Task prompt —
Take the data and return it in full. Change nothing.

Source data —

BEGIN

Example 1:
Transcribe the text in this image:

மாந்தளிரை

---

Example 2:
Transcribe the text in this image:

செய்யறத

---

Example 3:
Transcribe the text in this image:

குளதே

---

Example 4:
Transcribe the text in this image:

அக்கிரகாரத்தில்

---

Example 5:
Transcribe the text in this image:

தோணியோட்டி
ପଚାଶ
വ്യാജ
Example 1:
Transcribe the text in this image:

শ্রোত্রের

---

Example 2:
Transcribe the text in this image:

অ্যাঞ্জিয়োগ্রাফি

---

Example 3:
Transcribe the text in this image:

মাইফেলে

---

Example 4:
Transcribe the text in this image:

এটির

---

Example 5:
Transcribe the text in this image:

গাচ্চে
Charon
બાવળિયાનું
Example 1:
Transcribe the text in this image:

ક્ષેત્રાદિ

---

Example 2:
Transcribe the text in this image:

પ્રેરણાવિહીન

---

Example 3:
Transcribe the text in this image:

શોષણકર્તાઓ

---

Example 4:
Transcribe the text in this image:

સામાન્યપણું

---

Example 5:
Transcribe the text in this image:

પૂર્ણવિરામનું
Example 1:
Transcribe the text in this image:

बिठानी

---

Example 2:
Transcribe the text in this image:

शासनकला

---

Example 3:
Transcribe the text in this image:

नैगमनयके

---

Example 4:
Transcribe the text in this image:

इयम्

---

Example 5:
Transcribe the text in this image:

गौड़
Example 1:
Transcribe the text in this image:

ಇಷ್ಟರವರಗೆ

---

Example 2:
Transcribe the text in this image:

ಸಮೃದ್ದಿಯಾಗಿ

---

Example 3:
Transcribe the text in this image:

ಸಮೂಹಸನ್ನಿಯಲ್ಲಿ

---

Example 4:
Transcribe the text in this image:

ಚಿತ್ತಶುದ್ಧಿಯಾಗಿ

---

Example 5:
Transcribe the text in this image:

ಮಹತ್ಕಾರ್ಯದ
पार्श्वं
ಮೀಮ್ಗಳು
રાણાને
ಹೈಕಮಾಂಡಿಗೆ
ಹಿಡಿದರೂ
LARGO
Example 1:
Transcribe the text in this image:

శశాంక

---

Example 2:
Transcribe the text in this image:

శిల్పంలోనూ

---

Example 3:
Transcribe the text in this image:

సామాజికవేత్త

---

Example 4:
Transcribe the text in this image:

END

Written solution —
Example 1:
Transcribe the text in this image:

மாந்தளிரை

---

Example 2:
Transcribe the text in this image:

செய்யறத

---

Example 3:
Transcribe the text in this image:

குளதே

---

Example 4:
Transcribe the text in this image:

அக்கிரகாரத்தில்

---

Example 5:
Transcribe the text in this image:

தோணியோட்டி
ପଚାଶ
വ്യാജ
Example 1:
Transcribe the text in this image:

শ্রোত্রের

---

Example 2:
Transcribe the text in this image:

অ্যাঞ্জিয়োগ্রাফি

---

Example 3:
Transcribe the text in this image:

মাইফেলে

---

Example 4:
Transcribe the text in this image:

এটির

---

Example 5:
Transcribe the text in this image:

গাচ্চে
Charon
બાવળિયાનું
Example 1:
Transcribe the text in this image:

ક્ષેત્રાદિ

---

Example 2:
Transcribe the text in this image:

પ્રેરણાવિહીન

---

Example 3:
Transcribe the text in this image:

શોષણકર્તાઓ

---

Example 4:
Transcribe the text in this image:

સામાન્યપણું

---

Example 5:
Transcribe the text in this image:

પૂર્ણવિરામનું
Example 1:
Transcribe the text in this image:

बिठानी

---

Example 2:
Transcribe the text in this image:

शासनकला

---

Example 3:
Transcribe the text in this image:

नैगमनयके

---

Example 4:
Transcribe the text in this image:

इयम्

---

Example 5:
Transcribe the text in this image:

गौड़
Example 1:
Transcribe the text in this image:

ಇಷ್ಟರವರಗೆ

---

Example 2:
Transcribe the text in this image:

ಸಮೃದ್ದಿಯಾಗಿ

---

Example 3:
Transcribe the text in this image:

ಸಮೂಹಸನ್ನಿಯಲ್ಲಿ

---

Example 4:
Transcribe the text in this image:

ಚಿತ್ತಶುದ್ಧಿಯಾಗಿ

---

Example 5:
Transcribe the text in this image:

ಮಹತ್ಕಾರ್ಯದ
पार्श्वं
ಮೀಮ್ಗಳು
રાણાને
ಹೈಕಮಾಂಡಿಗೆ
ಹಿಡಿದರೂ
LARGO
Example 1:
Transcribe the text in this image:

శశాంక

---

Example 2:
Transcribe the text in this image:

శిల్పంలోనూ

---

Example 3:
Transcribe the text in this image:

సామాజికవేత్త

---

Example 4:
Transcribe the text in this image:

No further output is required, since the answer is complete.